*Assigned task*.
The word "Locations" occurs in some lines of the data. Return each such line.

Source records
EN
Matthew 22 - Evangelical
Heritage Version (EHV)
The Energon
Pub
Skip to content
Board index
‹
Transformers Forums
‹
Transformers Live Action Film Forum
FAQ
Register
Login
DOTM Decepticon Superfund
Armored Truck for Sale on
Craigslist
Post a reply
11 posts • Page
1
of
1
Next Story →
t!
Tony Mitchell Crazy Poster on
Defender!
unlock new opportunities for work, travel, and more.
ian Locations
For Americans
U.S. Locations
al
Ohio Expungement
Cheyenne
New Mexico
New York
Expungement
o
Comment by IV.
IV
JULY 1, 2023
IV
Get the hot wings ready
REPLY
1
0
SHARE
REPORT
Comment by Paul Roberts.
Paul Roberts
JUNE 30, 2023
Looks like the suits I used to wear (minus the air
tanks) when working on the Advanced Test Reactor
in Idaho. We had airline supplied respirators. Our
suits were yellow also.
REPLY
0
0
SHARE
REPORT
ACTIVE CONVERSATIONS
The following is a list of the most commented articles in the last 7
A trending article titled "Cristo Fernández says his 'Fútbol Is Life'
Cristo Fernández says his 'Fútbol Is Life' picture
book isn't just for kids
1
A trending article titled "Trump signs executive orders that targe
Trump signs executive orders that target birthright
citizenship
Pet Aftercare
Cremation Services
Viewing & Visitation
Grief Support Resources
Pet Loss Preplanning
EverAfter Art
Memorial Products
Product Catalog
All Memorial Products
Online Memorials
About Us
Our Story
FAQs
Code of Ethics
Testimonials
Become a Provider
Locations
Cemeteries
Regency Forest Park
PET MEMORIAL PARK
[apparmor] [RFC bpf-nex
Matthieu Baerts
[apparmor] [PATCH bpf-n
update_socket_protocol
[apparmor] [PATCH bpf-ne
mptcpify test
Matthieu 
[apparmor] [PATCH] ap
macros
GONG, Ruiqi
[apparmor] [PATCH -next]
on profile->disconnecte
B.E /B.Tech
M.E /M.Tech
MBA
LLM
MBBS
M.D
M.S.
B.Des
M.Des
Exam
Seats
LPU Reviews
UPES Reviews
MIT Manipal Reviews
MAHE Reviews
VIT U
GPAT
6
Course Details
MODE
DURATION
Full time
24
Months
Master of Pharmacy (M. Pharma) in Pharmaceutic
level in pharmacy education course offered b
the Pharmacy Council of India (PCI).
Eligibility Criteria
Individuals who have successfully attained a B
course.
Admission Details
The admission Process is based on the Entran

*Expected answer*.
ian Locations
U.S. Locations
Locations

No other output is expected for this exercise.